For each line below, return an exact copy.
Segment Start: Task inputs
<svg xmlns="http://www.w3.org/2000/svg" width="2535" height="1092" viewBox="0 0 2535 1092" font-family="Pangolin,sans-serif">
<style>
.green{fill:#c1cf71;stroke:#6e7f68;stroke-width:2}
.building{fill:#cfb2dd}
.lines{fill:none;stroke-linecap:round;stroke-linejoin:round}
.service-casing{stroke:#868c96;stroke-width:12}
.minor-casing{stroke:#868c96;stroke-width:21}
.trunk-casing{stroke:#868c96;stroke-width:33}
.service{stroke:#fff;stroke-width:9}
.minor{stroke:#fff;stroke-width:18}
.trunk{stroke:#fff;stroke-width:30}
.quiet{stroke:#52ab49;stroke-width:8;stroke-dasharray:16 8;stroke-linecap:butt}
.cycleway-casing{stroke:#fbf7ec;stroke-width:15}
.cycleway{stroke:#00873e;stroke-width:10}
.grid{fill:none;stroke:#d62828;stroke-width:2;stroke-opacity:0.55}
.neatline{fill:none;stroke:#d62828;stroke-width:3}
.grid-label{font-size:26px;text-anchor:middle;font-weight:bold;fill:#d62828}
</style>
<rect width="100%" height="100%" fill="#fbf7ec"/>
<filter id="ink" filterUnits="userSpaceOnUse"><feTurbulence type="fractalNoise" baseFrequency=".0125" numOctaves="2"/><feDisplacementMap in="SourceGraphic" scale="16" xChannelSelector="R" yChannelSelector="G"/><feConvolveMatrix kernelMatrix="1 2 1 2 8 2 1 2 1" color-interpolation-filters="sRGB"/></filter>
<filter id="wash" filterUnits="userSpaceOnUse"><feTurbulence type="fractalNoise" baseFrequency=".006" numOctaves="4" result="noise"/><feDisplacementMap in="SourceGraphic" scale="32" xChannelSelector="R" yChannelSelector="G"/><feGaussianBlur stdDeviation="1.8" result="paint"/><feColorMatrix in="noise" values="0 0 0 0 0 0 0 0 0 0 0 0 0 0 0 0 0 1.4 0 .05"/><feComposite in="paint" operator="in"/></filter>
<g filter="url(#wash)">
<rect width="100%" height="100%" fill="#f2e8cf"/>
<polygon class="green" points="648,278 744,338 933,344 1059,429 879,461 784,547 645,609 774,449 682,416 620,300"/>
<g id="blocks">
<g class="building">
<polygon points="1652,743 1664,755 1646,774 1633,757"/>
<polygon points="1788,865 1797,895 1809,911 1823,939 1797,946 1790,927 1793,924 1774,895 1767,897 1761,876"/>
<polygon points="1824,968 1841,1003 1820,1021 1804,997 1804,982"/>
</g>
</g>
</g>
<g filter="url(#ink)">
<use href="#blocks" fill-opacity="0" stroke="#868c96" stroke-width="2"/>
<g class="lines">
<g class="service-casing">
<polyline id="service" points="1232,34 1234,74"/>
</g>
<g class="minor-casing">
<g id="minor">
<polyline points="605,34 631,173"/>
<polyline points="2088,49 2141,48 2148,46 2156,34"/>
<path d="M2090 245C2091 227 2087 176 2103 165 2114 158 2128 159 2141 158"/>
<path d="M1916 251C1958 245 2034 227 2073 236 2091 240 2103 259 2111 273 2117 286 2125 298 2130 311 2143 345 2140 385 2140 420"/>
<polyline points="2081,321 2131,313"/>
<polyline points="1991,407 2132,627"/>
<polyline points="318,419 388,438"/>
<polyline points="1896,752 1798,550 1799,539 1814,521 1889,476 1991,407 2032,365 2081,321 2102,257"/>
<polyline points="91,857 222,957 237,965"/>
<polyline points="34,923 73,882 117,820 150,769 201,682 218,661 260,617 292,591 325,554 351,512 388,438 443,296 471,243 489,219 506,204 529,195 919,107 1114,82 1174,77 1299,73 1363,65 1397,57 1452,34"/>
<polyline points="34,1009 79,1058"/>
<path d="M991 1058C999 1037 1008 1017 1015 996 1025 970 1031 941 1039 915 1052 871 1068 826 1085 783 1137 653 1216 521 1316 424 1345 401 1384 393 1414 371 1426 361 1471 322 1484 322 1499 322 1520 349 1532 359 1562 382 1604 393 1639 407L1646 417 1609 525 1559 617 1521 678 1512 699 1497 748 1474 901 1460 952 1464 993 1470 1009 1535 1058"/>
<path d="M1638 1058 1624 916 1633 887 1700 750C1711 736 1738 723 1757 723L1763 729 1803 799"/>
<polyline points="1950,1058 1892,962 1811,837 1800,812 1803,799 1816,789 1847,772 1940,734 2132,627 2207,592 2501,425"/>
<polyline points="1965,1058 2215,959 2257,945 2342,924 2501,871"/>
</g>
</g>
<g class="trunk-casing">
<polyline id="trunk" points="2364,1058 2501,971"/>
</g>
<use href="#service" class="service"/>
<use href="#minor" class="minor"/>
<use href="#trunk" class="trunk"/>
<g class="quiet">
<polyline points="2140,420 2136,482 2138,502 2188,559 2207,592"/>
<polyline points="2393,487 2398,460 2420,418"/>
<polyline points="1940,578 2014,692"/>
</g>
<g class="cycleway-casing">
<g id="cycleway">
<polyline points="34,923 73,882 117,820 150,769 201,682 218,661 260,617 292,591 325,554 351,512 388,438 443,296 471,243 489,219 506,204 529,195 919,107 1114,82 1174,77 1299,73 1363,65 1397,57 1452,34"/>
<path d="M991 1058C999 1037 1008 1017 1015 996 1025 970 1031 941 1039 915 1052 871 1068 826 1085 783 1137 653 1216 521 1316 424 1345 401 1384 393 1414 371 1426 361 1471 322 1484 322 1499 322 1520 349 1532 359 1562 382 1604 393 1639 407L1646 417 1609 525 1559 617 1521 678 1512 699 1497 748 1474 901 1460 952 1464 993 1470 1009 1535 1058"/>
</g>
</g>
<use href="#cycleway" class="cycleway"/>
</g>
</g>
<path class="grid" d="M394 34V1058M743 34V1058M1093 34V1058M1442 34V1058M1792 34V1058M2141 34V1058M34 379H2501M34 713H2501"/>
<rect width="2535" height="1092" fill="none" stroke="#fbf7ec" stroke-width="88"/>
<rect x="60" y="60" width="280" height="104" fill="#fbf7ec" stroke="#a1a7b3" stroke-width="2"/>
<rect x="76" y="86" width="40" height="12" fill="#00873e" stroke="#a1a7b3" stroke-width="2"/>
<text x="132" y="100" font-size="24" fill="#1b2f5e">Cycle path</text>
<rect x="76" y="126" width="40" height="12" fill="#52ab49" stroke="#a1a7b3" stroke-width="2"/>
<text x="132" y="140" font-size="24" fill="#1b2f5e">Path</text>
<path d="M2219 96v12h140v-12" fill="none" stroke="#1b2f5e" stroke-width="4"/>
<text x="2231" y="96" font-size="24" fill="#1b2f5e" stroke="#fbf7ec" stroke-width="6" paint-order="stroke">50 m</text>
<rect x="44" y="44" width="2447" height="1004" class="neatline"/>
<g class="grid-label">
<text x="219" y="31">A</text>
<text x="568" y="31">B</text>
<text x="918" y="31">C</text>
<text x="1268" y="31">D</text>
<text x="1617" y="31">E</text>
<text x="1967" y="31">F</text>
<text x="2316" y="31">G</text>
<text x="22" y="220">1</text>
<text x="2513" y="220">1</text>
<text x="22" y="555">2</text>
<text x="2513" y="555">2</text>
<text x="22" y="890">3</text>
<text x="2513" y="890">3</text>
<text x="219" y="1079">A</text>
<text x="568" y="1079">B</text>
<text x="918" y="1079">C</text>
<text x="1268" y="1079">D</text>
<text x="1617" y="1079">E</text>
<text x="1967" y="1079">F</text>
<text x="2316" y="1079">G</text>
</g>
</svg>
Segment End: Task inputs
(Written response):
<svg xmlns="http://www.w3.org/2000/svg" width="2535" height="1092" viewBox="0 0 2535 1092" font-family="Pangolin,sans-serif">
<style>
.green{fill:#c1cf71;stroke:#6e7f68;stroke-width:2}
.building{fill:#cfb2dd}
.lines{fill:none;stroke-linecap:round;stroke-linejoin:round}
.service-casing{stroke:#868c96;stroke-width:12}
.minor-casing{stroke:#868c96;stroke-width:21}
.trunk-casing{stroke:#868c96;stroke-width:33}
.service{stroke:#fff;stroke-width:9}
.minor{stroke:#fff;stroke-width:18}
.trunk{stroke:#fff;stroke-width:30}
.quiet{stroke:#52ab49;stroke-width:8;stroke-dasharray:16 8;stroke-linecap:butt}
.cycleway-casing{stroke:#fbf7ec;stroke-width:15}
.cycleway{stroke:#00873e;stroke-width:10}
.grid{fill:none;stroke:#d62828;stroke-width:2;stroke-opacity:0.55}
.neatline{fill:none;stroke:#d62828;stroke-width:3}
.grid-label{font-size:26px;text-anchor:middle;font-weight:bold;fill:#d62828}
</style>
<rect width="100%" height="100%" fill="#fbf7ec"/>
<filter id="ink" filterUnits="userSpaceOnUse"><feTurbulence type="fractalNoise" baseFrequency=".0125" numOctaves="2"/><feDisplacementMap in="SourceGraphic" scale="16" xChannelSelector="R" yChannelSelector="G"/><feConvolveMatrix kernelMatrix="1 2 1 2 8 2 1 2 1" color-interpolation-filters="sRGB"/></filter>
<filter id="wash" filterUnits="userSpaceOnUse"><feTurbulence type="fractalNoise" baseFrequency=".006" numOctaves="4" result="noise"/><feDisplacementMap in="SourceGraphic" scale="32" xChannelSelector="R" yChannelSelector="G"/><feGaussianBlur stdDeviation="1.8" result="paint"/><feColorMatrix in="noise" values="0 0 0 0 0 0 0 0 0 0 0 0 0 0 0 0 0 1.4 0 .05"/><feComposite in="paint" operator="in"/></filter>
<g filter="url(#wash)">
<rect width="100%" height="100%" fill="#f2e8cf"/>
<polygon class="green" points="648,278 744,338 933,344 1059,429 879,461 784,547 645,609 774,449 682,416 620,300"/>
<g id="blocks">
<g class="building">
<polygon points="1652,743 1664,755 1646,774 1633,757"/>
<polygon points="1788,865 1797,895 1809,911 1823,939 1797,946 1790,927 1793,924 1774,895 1767,897 1761,876"/>
<polygon points="1824,968 1841,1003 1820,1021 1804,997 1804,982"/>
</g>
</g>
</g>
<g filter="url(#ink)">
<use href="#blocks" fill-opacity="0" stroke="#868c96" stroke-width="2"/>
<g class="lines">
<g class="service-casing">
<polyline id="service" points="1232,34 1234,74"/>
</g>
<g class="minor-casing">
<g id="minor">
<polyline points="605,34 631,173"/>
<polyline points="2088,49 2141,48 2148,46 2156,34"/>
<path d="M2090 245C2091 227 2087 176 2103 165 2114 158 2128 159 2141 158"/>
<path d="M1916 251C1958 245 2034 227 2073 236 2091 240 2103 259 2111 273 2117 286 2125 298 2130 311 2143 345 2140 385 2140 420"/>
<polyline points="2081,321 2131,313"/>
<polyline points="1991,407 2132,627"/>
<polyline points="318,419 388,438"/>
<polyline points="1896,752 1798,550 1799,539 1814,521 1889,476 1991,407 2032,365 2081,321 2102,257"/>
<polyline points="91,857 222,957 237,965"/>
<polyline points="34,923 73,882 117,820 150,769 201,682 218,661 260,617 292,591 325,554 351,512 388,438 443,296 471,243 489,219 506,204 529,195 919,107 1114,82 1174,77 1299,73 1363,65 1397,57 1452,34"/>
<polyline points="34,1009 79,1058"/>
<path d="M991 1058C999 1037 1008 1017 1015 996 1025 970 1031 941 1039 915 1052 871 1068 826 1085 783 1137 653 1216 521 1316 424 1345 401 1384 393 1414 371 1426 361 1471 322 1484 322 1499 322 1520 349 1532 359 1562 382 1604 393 1639 407L1646 417 1609 525 1559 617 1521 678 1512 699 1497 748 1474 901 1460 952 1464 993 1470 1009 1535 1058"/>
<path d="M1638 1058 1624 916 1633 887 1700 750C1711 736 1738 723 1757 723L1763 729 1803 799"/>
<polyline points="1950,1058 1892,962 1811,837 1800,812 1803,799 1816,789 1847,772 1940,734 2132,627 2207,592 2501,425"/>
<polyline points="1965,1058 2215,959 2257,945 2342,924 2501,871"/>
</g>
</g>
<g class="trunk-casing">
<polyline id="trunk" points="2364,1058 2501,971"/>
</g>
<use href="#service" class="service"/>
<use href="#minor" class="minor"/>
<use href="#trunk" class="trunk"/>
<g class="quiet">
<polyline points="2140,420 2136,482 2138,502 2188,559 2207,592"/>
<polyline points="2393,487 2398,460 2420,418"/>
<polyline points="1940,578 2014,692"/>
</g>
<g class="cycleway-casing">
<g id="cycleway">
<polyline points="34,923 73,882 117,820 150,769 201,682 218,661 260,617 292,591 325,554 351,512 388,438 443,296 471,243 489,219 506,204 529,195 919,107 1114,82 1174,77 1299,73 1363,65 1397,57 1452,34"/>
<path d="M991 1058C999 1037 1008 1017 1015 996 1025 970 1031 941 1039 915 1052 871 1068 826 1085 783 1137 653 1216 521 1316 424 1345 401 1384 393 1414 371 1426 361 1471 322 1484 322 1499 322 1520 349 1532 359 1562 382 1604 393 1639 407L1646 417 1609 525 1559 617 1521 678 1512 699 1497 748 1474 901 1460 952 1464 993 1470 1009 1535 1058"/>
</g>
</g>
<use href="#cycleway" class="cycleway"/>
</g>
</g>
<path class="grid" d="M394 34V1058M743 34V1058M1093 34V1058M1442 34V1058M1792 34V1058M2141 34V1058M34 379H2501M34 713H2501"/>
<rect width="2535" height="1092" fill="none" stroke="#fbf7ec" stroke-width="88"/>
<rect x="60" y="60" width="280" height="104" fill="#fbf7ec" stroke="#a1a7b3" stroke-width="2"/>
<rect x="76" y="86" width="40" height="12" fill="#00873e" stroke="#a1a7b3" stroke-width="2"/>
<text x="132" y="100" font-size="24" fill="#1b2f5e">Cycle path</text>
<rect x="76" y="126" width="40" height="12" fill="#52ab49" stroke="#a1a7b3" stroke-width="2"/>
<text x="132" y="140" font-size="24" fill="#1b2f5e">Path</text>
<path d="M2219 96v12h140v-12" fill="none" stroke="#1b2f5e" stroke-width="4"/>
<text x="2231" y="96" font-size="24" fill="#1b2f5e" stroke="#fbf7ec" stroke-width="6" paint-order="stroke">50 m</text>
<rect x="44" y="44" width="2447" height="1004" class="neatline"/>
<g class="grid-label">
<text x="219" y="31">A</text>
<text x="568" y="31">B</text>
<text x="918" y="31">C</text>
<text x="1268" y="31">D</text>
<text x="1617" y="31">E</text>
<text x="1967" y="31">F</text>
<text x="2316" y="31">G</text>
<text x="22" y="220">1</text>
<text x="2513" y="220">1</text>
<text x="22" y="555">2</text>
<text x="2513" y="555">2</text>
<text x="22" y="890">3</text>
<text x="2513" y="890">3</text>
<text x="219" y="1079">A</text>
<text x="568" y="1079">B</text>
<text x="918" y="1079">C</text>
<text x="1268" y="1079">D</text>
<text x="1617" y="1079">E</text>
<text x="1967" y="1079">F</text>
<text x="2316" y="1079">G</text>
</g>
</svg>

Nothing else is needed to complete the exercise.